I was on another forum and just happen to stumble onto this site they claim to have fighting dogs in there blood and fight there dogs i don't know if the country there in it's still legal to fight them 
http://highbloodbulldogs.bravehost.com/indexam.html


----------



## sw_df27 (Feb 16, 2007)

They don't appear to have scars all over them for them to be fought but what do I know.............


----------



## OldFortKennels (Mar 10, 2006)

The lines they advertise are game lines. However Im not buying that site. THose dogs are far from conditioned dogs and unless they have doctored the pictures there is no proof of the dogs being matched. They are overseas though where it could be legall but they have a disclamer saying FIGHT AGAINST DOG FIGHTING?????


----------



## bkwil (Sep 7, 2007)

Well he has alot of nice pic's of old dogs and his dog's look good to


----------



## chino0503 (Jan 3, 2008)

it looks like some set up/scam. they have fake peds, they sound like straight rookies, and their dogs arent even in condition. they claim to have game bloodlines but they dont have the peds to back it up. looks like a scam to me.

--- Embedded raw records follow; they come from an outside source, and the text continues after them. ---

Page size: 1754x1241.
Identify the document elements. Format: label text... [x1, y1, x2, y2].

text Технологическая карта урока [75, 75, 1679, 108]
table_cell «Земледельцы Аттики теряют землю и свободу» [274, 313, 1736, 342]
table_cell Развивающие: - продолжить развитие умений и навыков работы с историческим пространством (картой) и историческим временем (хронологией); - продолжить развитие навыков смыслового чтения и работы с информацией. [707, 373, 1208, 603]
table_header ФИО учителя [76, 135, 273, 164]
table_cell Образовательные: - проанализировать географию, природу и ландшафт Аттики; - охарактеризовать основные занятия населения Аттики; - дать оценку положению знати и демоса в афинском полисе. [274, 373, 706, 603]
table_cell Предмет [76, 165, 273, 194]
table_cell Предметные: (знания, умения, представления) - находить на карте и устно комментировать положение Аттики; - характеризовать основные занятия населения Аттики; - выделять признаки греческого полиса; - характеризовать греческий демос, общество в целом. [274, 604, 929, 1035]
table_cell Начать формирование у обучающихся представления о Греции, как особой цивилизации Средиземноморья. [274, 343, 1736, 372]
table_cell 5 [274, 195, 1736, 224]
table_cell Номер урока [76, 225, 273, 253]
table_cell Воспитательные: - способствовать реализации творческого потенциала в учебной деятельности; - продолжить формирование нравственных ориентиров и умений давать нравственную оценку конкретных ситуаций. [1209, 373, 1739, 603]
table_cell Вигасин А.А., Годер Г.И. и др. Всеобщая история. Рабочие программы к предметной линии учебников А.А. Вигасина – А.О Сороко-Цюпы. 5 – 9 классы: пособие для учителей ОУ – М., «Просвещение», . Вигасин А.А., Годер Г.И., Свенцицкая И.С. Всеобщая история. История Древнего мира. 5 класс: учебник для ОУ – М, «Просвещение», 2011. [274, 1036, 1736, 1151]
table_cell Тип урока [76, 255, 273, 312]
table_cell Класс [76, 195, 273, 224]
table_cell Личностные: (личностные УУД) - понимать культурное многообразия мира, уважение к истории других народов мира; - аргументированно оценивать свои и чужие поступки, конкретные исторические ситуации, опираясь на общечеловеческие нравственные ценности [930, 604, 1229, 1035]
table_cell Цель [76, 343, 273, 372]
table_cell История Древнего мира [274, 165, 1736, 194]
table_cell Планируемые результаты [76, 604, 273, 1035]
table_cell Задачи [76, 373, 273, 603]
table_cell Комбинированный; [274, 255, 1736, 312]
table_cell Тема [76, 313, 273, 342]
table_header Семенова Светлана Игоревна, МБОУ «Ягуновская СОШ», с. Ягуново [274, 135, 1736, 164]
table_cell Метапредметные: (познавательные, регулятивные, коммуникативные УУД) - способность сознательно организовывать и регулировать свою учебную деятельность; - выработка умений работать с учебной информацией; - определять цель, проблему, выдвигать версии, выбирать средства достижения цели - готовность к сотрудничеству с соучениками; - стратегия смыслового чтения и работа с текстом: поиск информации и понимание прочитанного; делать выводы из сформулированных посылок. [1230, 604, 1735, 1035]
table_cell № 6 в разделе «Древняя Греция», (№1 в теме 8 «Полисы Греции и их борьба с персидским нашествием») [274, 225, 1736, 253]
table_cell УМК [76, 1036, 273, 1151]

they also claim to have a 4, and 3x winner..... bs


----------



## chino0503 (Jan 3, 2008)

holy shit.... they're selling their dogs at $2100..... they dont have the papers to back up their dogs. scam artist. only a fool will fall for this.

edit: i just remembered. my friend showed me this website before, he told me they were scam artist.


----------



## SouthKakBully (Jul 23, 2007)

They appear to be gamebred dogs, but I don't think they're game tested. They're not conditioned and I don't see any visible scars that would indicate that they're being fought. It says that they're located in Brazil.


----------



## chino0503 (Jan 3, 2008)

SouthKakBully said:


> They appear to be gamebred dogs, but I don't think they're game tested. They're not conditioned and I don't see any visible scars that would indicate that they're being fought. It says that they're located in Brazil.

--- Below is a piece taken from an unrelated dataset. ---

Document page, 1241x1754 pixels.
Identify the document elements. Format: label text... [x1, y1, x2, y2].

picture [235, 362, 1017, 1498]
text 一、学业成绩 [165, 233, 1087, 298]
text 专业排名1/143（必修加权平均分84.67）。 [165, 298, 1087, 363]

scars do heal. i know someone who has a 3x winner but he looks like he's never fought in his life.


----------



## SouthKakBully (Jul 23, 2007)

chino0503 said:


> scars do heal. i know someone who has a 3x winner but he looks like he's never fought in his life.


Yeah, they do, but sometimes the hair doesn't grow back where deep cuts and puncture wounds were.


----------



## Marine1 (Oct 10, 2007)

I heard pitbulls were banned in Brazil. Maybe only certain parts of the country?


----------



## Old_Blood (Jan 10, 2008)

It might be certain areas, like we have BSL here.

Brazil, many more dogs down there
http://apbt.online-pedigrees.com/public/printPedigree.php?dog_id=129990


----------